Я бы так же ответила – ответила бы до Аушвица и даже в Аушвице. В моей душе всегда сиял божественный свет. Торжество танца, наслаждение движением были неотъемлемой частью меня. Во мне никогда не угасала эта жажда. Теперь единственное, что меня ведет по жизни, – поступать таким образом, чтобы дочь не смогла узнать о моей боли.
Это грустный фильм. Мечта Вики не воплотилась в той степени, в какой балерина ее задумывала. Когда она исполняет главную партию в новом балете Лермонтова, ее терзают демоны. Эта часть фильма такая страшная, что я боюсь взглянуть на экран. Красные пуанты героини Вики, становясь самостоятельной силой, будто овладевают ею, они затанцовывают ее почти до смерти, балерина проносится вихрем сквозь собственные кошмары: странные типы, вампиры, пустынные космические пейзажи, жуткий партнер, созданный из рассыпающихся газет, – но она не может остановиться, не может вырваться из этого морока. Героиня пытается отказаться от вечного кружения и наконец избавляется от красных пуантов. Вики влюбляется в композитора, выходит за него замуж. В конце фильма ее снова приглашают выступить в балете Лермонтова. Муж умоляет ее не соглашаться. Лермонтов предупреждает: «Никто не может прожить две жизни». Она стоит перед выбором.
Фильм вовсе не о психологической травме. На самом деле
– Ты выбрала бы балет или меня? – спрашивает Бела.
Мы возвращаемся домой, едем в автобусе. Интересно, думает ли он сейчас о той ночи в Вене, когда я сказала ему, что заберу Марианну и уеду в Америку – неважно, с ним или без него? Он ведь уже знает, что я могу выбрать кого-то или что-то, но не его.
– Знал бы ты, как я танцую! Тогда вряд ли бы ставил передо мной такой выбор. Ты никогда не видел подобного гранд батмана, как у меня. – Я слегка пускаюсь в кокетство, чтобы не отвечать прямо.
Я притворяюсь. Опять притворяюсь. Где-то глубоко в груди подавляю вопль.
Бела первым не выдерживает давления. Это происходит на работе. Он пытается поднять ящик и падает на пол. Он не может дышать. В больнице рентген показывает, что туберкулез вернулся. Он кажется еще более бледным и обессиленным, чем в тот день, когда я вывела его из тюрьмы, в тот день, когда мы сбежали в Вену. Доктора переводят его в туберкулезное отделение. Каждый раз, когда после моей работы мы с Марианной навещаем его, я коченею от страха, что она увидит, как он кашляет кровью, почувствует дыхание смерти, несмотря на все наши усилия скрыть от нее всю серьезность положения. Ей четыре года, она уже умеет читать, берет у миссис Бауэр книжки с картинками, чтобы развлечь отца; она бежит к медсестрам, когда он заканчивает есть, когда ему нужна вода.
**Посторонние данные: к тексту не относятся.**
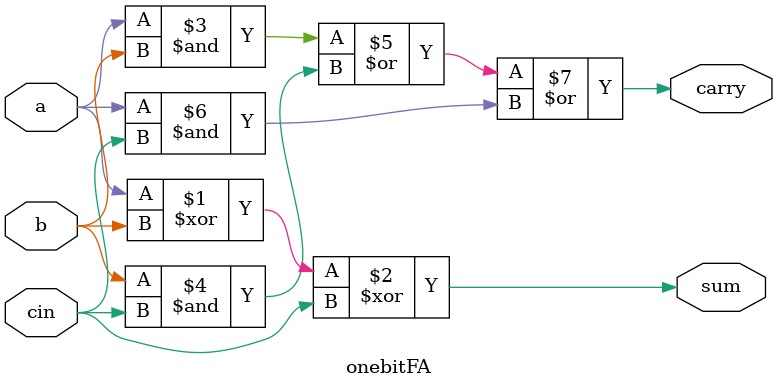
<source format=sv>
module onebitFA(input logic a, b, cin,
                  output logic sum, carry);
  
  assign sum = a ^ b ^ cin;
  assign carry = (a & b) | (b & cin) | (a & cin);
  
endmodule

</source>
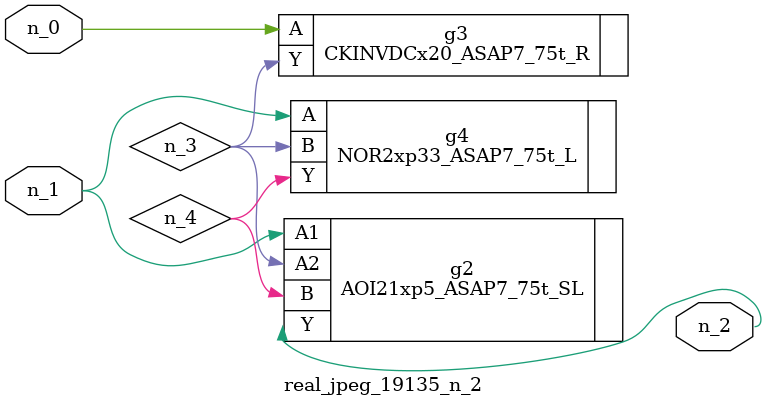
<source format=v>
module real_jpeg_19135_n_2 (n_1, n_0, n_2);

input n_1;
input n_0;

output n_2;

wire n_4;
wire n_3;

CKINVDCx20_ASAP7_75t_R g3 ( 
.A(n_0),
.Y(n_3)
);

AOI21xp5_ASAP7_75t_SL g2 ( 
.A1(n_1),
.A2(n_3),
.B(n_4),
.Y(n_2)
);

NOR2xp33_ASAP7_75t_L g4 ( 
.A(n_1),
.B(n_3),
.Y(n_4)
);


endmodule
</source>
– Знаешь, что порадует папу? – говорит она мне. – Маленькая сестренка!
Мы не могли позволить себе завести второго ребенка, мы слишком бедны, и сейчас мне легче оттого, что при моей нищенской зарплате больше никто, кроме меня, не останется голодным в ожидании выздоровления Белы. Но у меня ноет сердце, когда я вижу, как моей дочери нужен друг. Когда я вижу ее одиночество. И я сама начинаю тосковать по сестрам. Магда в Нью-Йорке нашла работу получше, ей пригодились усвоенные от нашего отца портновские навыки, и теперь она шьет пальто для компании London Fog. Я умоляю ее приехать в Балтимор, но она не хочет начинать все сначала в новом городе. В Вене 1949 года я на какой-то миг представила свое будущее именно так: воспитывать Марианну вместе с сестрой, а не с мужем. Тогда это был выбор, жертва, желание спасти дочь от войны. Теперь, если Бела умрет или станет инвалидом, это будет необходимостью. Мы живем в крошечной квартире, и нашей общей зарплаты едва хватает на еду. Я не представляю, как одной платить по счетам. Магда соглашается подумать.
– Не волнуйся, – говорит Бела, кашляя в платок. – Я не допущу, чтобы наша девочка росла без отца. Не допущу.
Он кашляет и заикается так отчаянно, что едва может говорить.